As if I hadn’t known already, that summer reinforced upon me what an awesome mother I have.  She was meticulous in giving me the IV and doing it at the same time every day…yet, I think she was around the nurses a bit too much as she started asking the typical questions such as: “From one to ten, what level of pain are you in?  Do you have a headache?  Do you remember what you had for breakfast?  Can you tell me where we are?  What is your name?”

While it was great to be in the comfort of my own home and surrounded by my family and friends, life was difficult and I was going nowhere fast.  I had moved out of the hospital but not out of the woods.  Something as simple as taking a shower became a hassle.  In order to protect the IV port from getting wet, my poor mother had to cover the port with a medical sleeve, but then for extra measure, she would wrap my arm inside a plastic bag, tape the bag tightly and then cover it all with saran wrap.  Yes, I’m serious.  I felt like Randy from “A Christmas Story”…”Can’t put my arm downnnnn!”  Oh, the triumphs and battles I endured.

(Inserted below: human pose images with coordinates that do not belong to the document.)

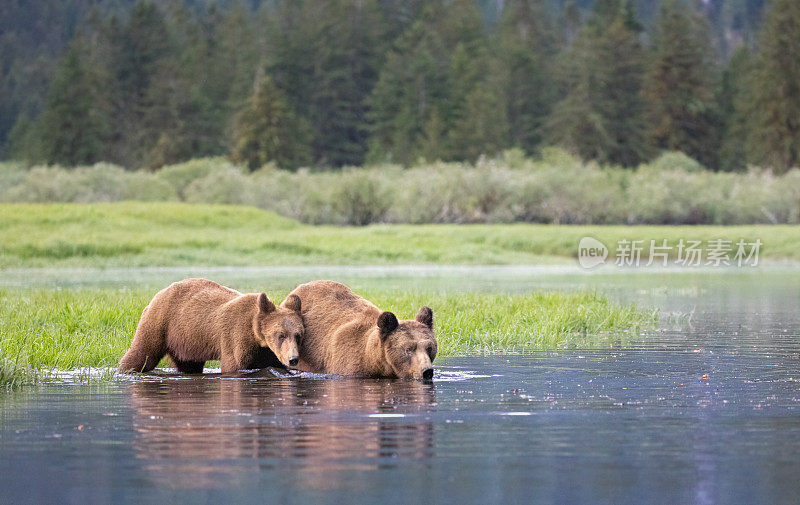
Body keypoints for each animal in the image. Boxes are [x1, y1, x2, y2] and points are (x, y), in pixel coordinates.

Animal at [118, 278, 304, 372]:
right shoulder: (235, 337)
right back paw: (125, 369)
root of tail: (158, 295)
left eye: (298, 335)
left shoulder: (266, 351)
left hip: (186, 341)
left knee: (189, 365)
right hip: (160, 323)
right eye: (280, 335)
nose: (293, 359)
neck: (255, 336)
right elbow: (233, 366)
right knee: (142, 353)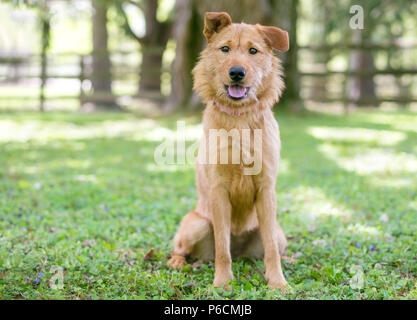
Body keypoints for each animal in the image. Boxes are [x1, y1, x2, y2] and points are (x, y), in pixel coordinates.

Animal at [166, 11, 290, 290]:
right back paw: (177, 262)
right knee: (181, 248)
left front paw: (277, 282)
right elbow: (223, 247)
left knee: (274, 246)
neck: (239, 119)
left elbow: (271, 250)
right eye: (225, 49)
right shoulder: (218, 191)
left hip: (279, 232)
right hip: (197, 224)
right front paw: (223, 282)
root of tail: (241, 250)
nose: (236, 73)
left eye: (253, 51)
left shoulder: (266, 189)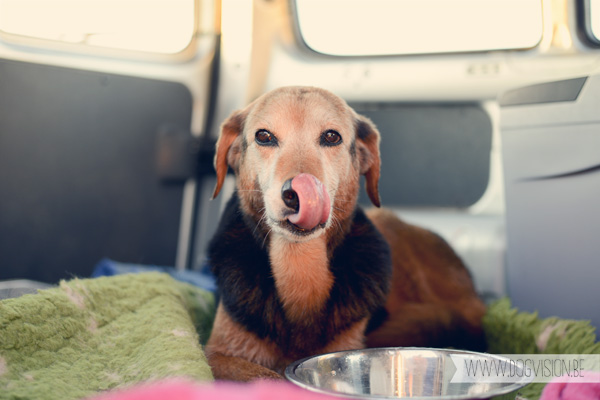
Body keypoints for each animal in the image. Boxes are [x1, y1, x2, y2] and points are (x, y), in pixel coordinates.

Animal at [204, 86, 486, 382]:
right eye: (263, 136)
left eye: (331, 137)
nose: (295, 194)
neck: (299, 265)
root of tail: (475, 298)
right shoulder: (216, 352)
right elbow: (264, 375)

At the end of the day though, I didn’t care.  I was alive and I felt that my brain was getting stronger every day even though it was not showing to those on the outside.  While I could never express it, I felt alert and oriented to my surroundings and cognizant of the activity that was taking place around me.  My purpose became clear – I was to smile and enjoy the little things in life, simply because I could, and that I did.